As Turkey awaits Brussels' decision to open concrete talks on its membership bid, experts fear that the divisive debate on Ankara's entry has already thrown a pall on the bloc's enlargement euphoria.
The debate on Turkey's EU entry has often centered on religion
On October 6, the European Commission is expected to recommend that Ankara get the green light to open EU membership negotiations. The decision will be viewed as a victory in Turkey, which has been on a reform drive in past years to fulfill EU accession criteria.
But, Brussels' formal decision next week is not expected to silence the at times bitter and divisive debate within the EU on whether Turkey should be invited to join the bloc.
Turkish immigrants dressed in traditional costume during carnival in Cologne, Germany
The EU is expected to cite 2015 as the first realistic date at which Turkey could enter the 25-nation bloc. Both opponents and proponents of Ankara's membership bid are thus likely to dig in their heels for years to come and thrash out the pros and cons of the large Muslim-dominated nation joining the bloc.
But some fear that the debate on EU membership for Turkey is not just outdated, but also harmful.
Erhard Busek, coordinator of the Stability and Growth Pact for South-eastern Europe said ever since the decision of the EU summit in 2002, it's been clear that Turkey would get a full-fledged membership and not an alternative form of cooperation with the EU as skeptics are demanding.
"One can debate about Turkey. But, in reality, the issue has already been decided," Busek told Deutsche Welle. "The only problem is that the individual governments and leaders in the EU haven't explained the issue well in their home countries. And that could cause a number of difficulties," he said.
EU at the end of its tether
However, German EU parliamentarian and member of the conservative EVP, Elmar Brok, said he saw difficulties elsewhere.
Brok said the European Union was at the end of its tether after the last large wave of expansion -- where ten mainly former communist eastern European countries joined the bloc -- and the tough negotiations over a constitution. Consolidation is now on the agenda; the EU must focus on internal stabilization, Brok said.
"I don't want the current 25-member Union once again disintegrating into various categories," Brok said. "But rather, the constitution which we agreed upon in summer, should also have some substance. But it can only have that if the EU has internal negotiating capacity," he added. "It's of no use to allow the EU to just become bigger and along with it, internally weaker."
EU full up
Meglena Kuneva, Bulgarian Minister for European Affairs, right with European Commission President Romano Prodi and Enlargement Commissioner Günter Verheugen
But it's already clear that EU expansion isn't going to stop at the entry of the ten eastern European nations. Bulgaria and Romania have already been promised entries by 2007.

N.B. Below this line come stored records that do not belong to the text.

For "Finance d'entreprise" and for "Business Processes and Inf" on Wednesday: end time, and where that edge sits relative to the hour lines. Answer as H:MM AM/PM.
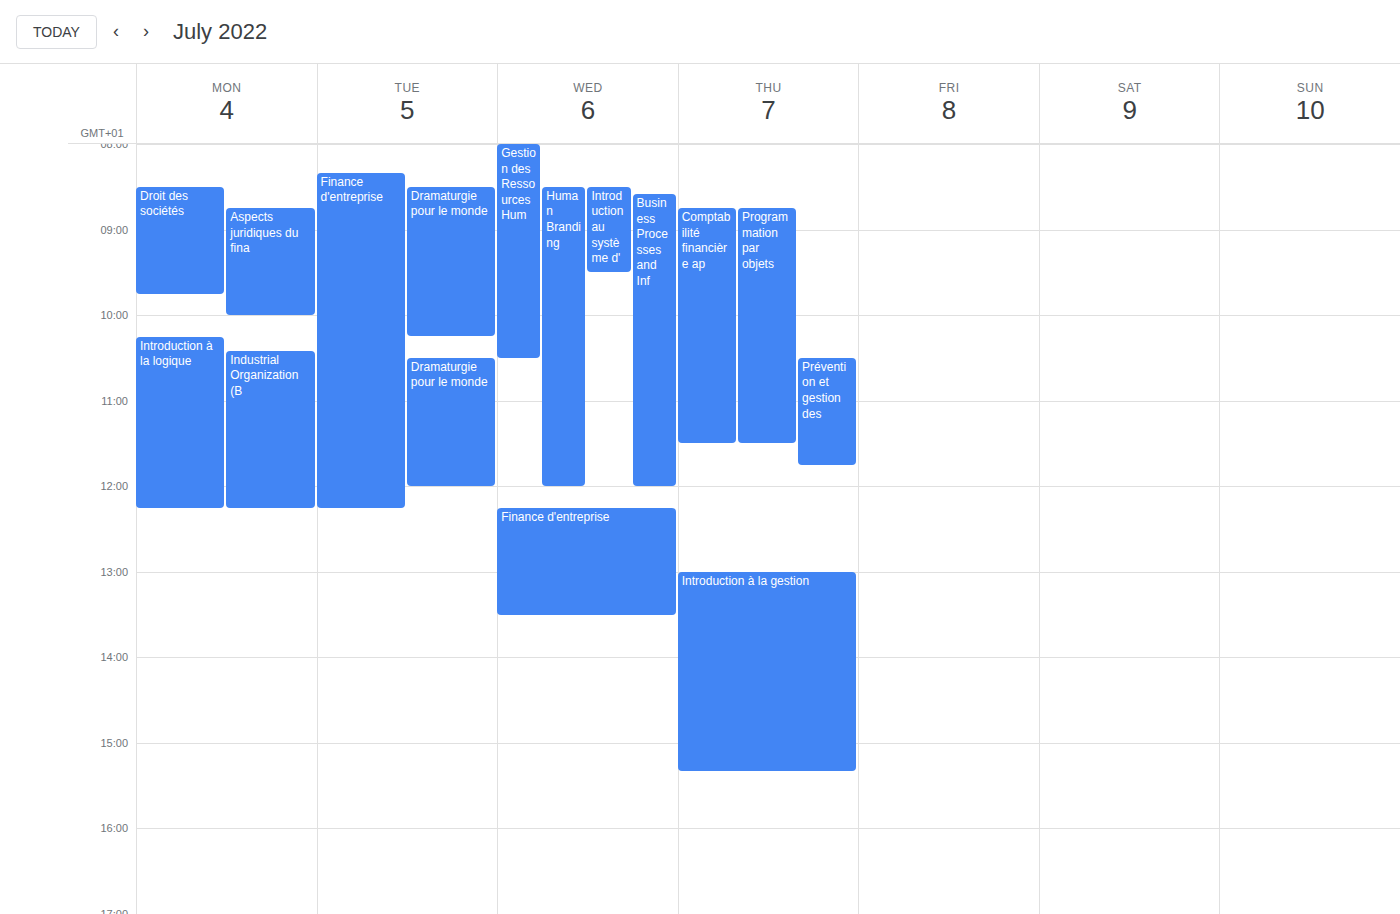
"Finance d'entreprise": 1:30 PM, halfway between the 1 PM and 2 PM lines. "Business Processes and Inf": 12:00 PM, exactly on the 12 PM line.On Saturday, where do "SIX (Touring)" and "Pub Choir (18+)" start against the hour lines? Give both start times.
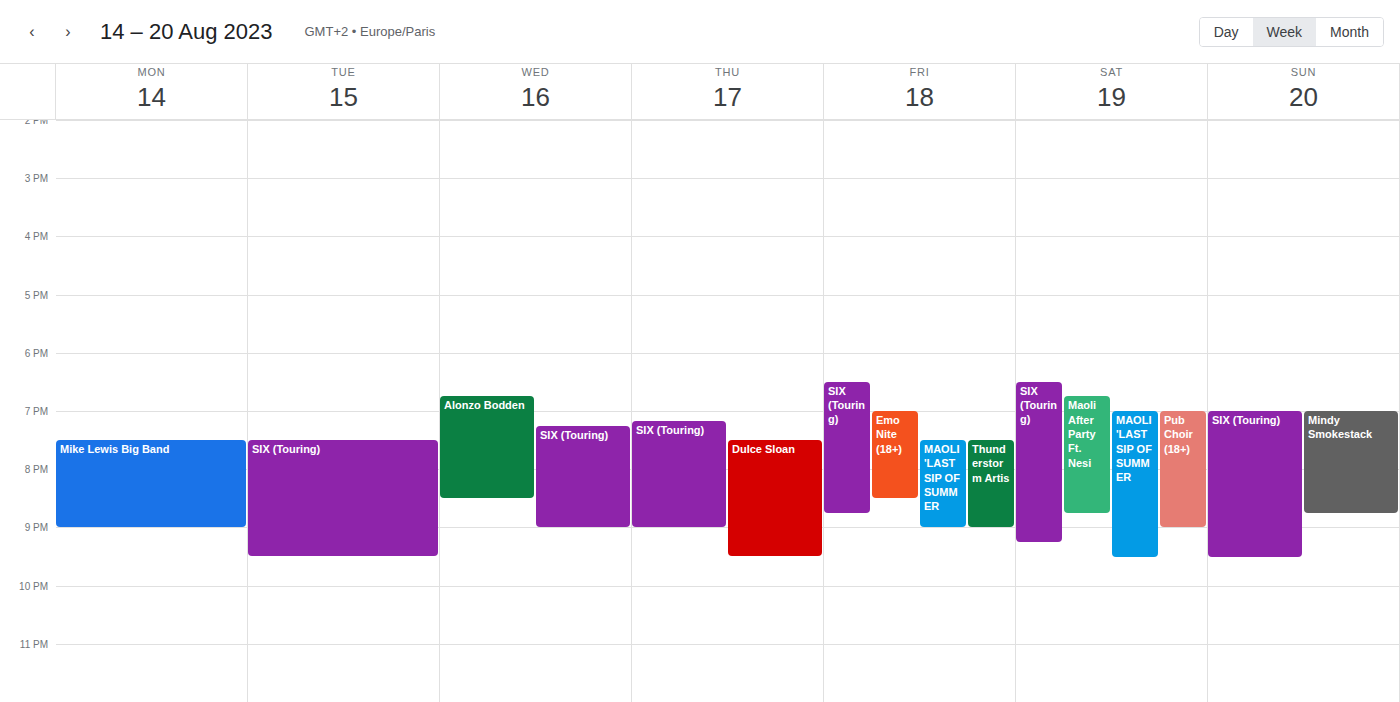
"SIX (Touring)": 6:30 PM, halfway between the 6 PM and 7 PM lines. "Pub Choir (18+)": 7:00 PM, exactly on the 7 PM line.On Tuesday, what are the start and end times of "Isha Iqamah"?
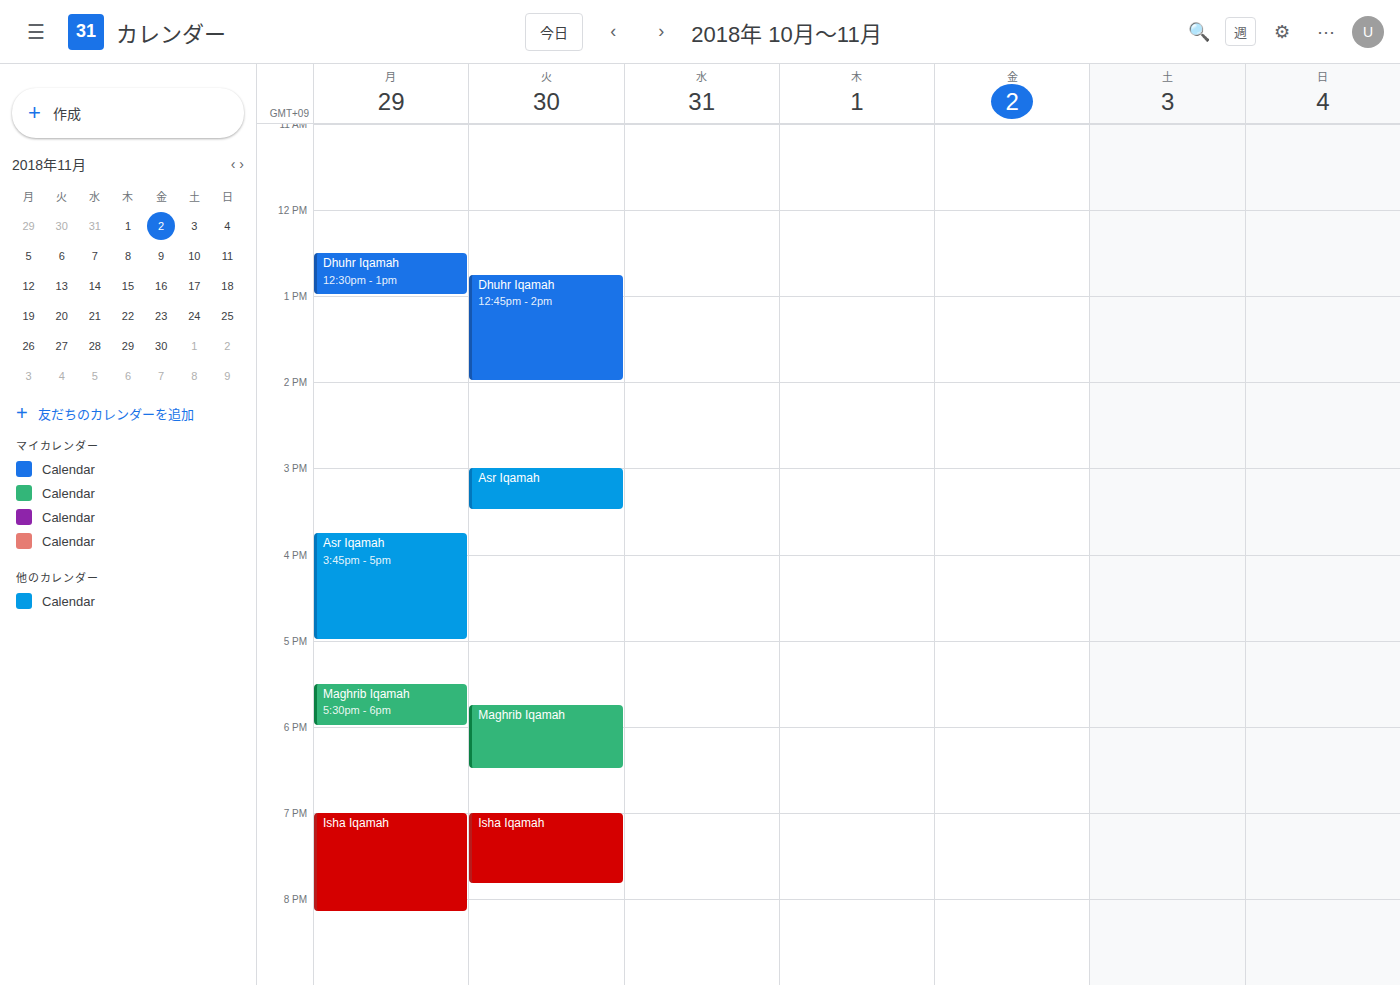
19:00 to 19:50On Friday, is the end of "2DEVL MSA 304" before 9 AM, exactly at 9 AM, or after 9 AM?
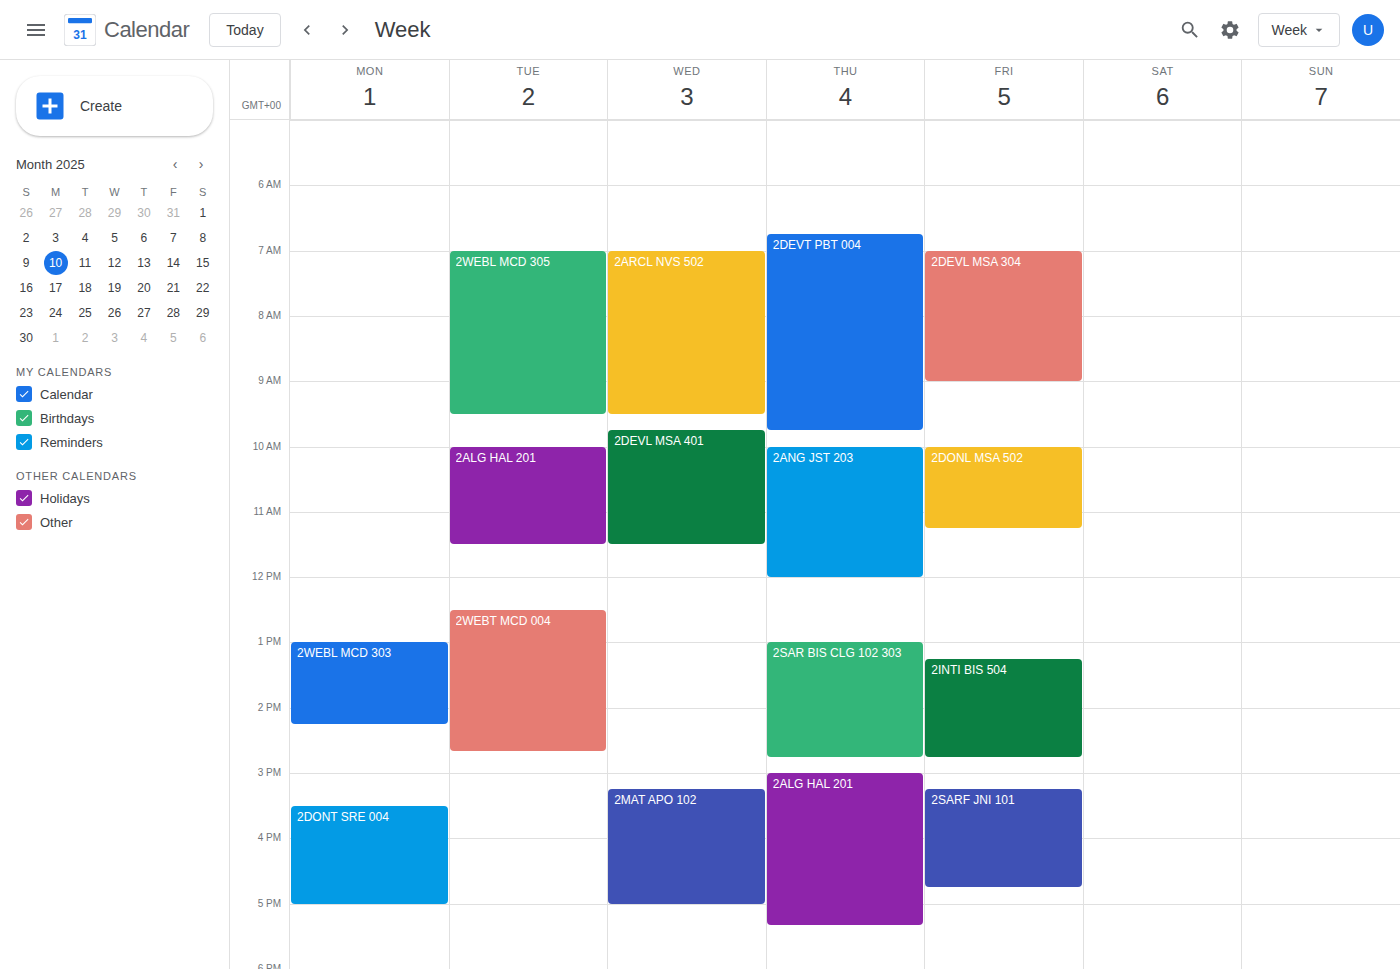
9:00 AM -- exactly at 9 AM, on the 9 AM line.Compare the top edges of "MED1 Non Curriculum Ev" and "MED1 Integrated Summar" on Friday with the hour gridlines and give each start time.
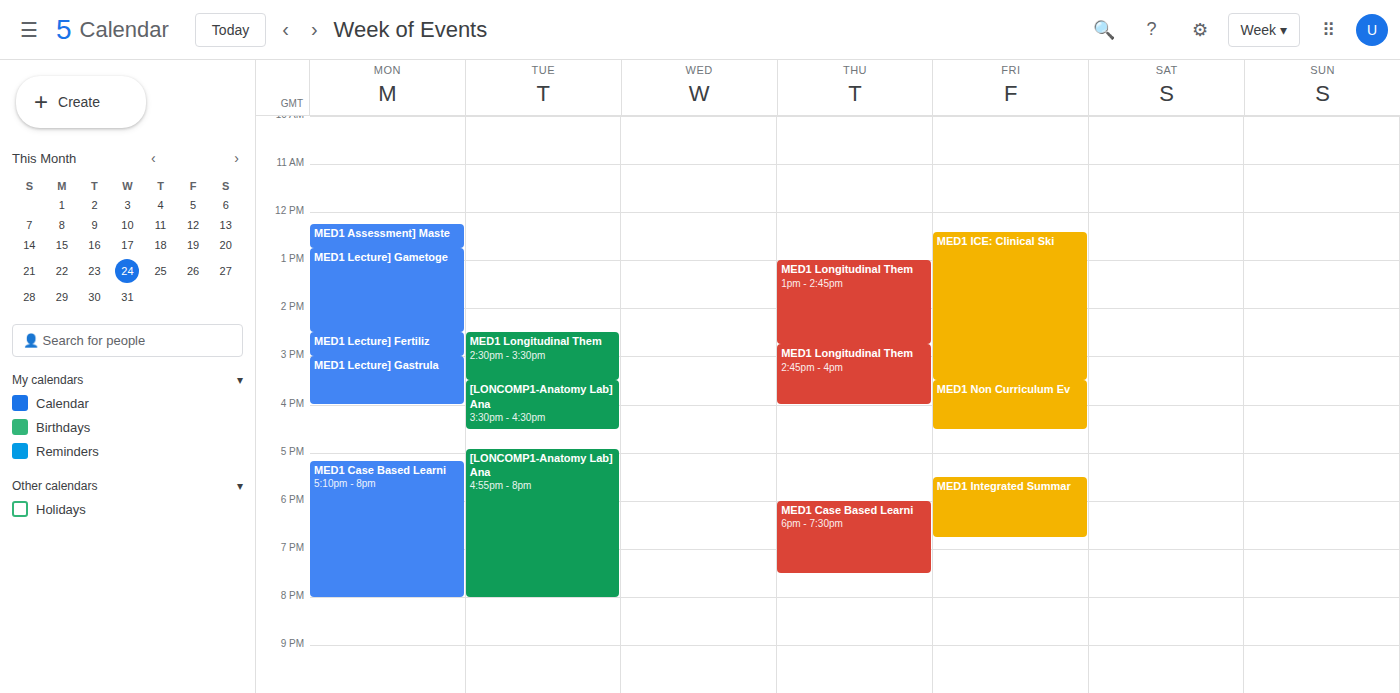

According to Elmar Brok, the two countries differ from Turkey as far as membership goes. "In the case of Romania and Bulgaria, entry negotiations have almost been concluded. Here, if they satisfy entry criteria by 2007, the EU has to fulfill its promises of membership," Brok said. "But it also shows that we're full up. And that's why we need to apply the brakes here (in Turkey's case)."
At the latest, after Croatia's entry, the EU must ask itself whether it wants to expand further at all, Brok said. He added that in Turkey's case, one shouldn't make overhasty mistakes but rather take time and see whether both sides had done their homework in two to three years.
Leaving the past behind
But, even though Romania and Bulgaria's entry into the EU look like a done deal, the perception there is that enlargement euphoria in the EU has largely evaporated.
Maria Ligor of the Romanian Foreign Ministry said she reckoned that Brussels would pay more stringent attention to whether her country was fulfilling the enlargement criteria than has been the case with the current new members.
Ligor is clear, however, that Bucharest would have no fundamental doubts against Turkey's EU entry as long as the country met the necessary criteria. She said that negative emotions such as memories of the Ottoman Empire were a thing of the past.
"The relationship to Turkey has been strongly transformed. We work closely together with Turkey, especially in the south-eastern European region, in the Black Sea region," Ligor said. "What's important is to drive forward the democratization process in the Caucasus. The new relationship has pushed the past into the shadows."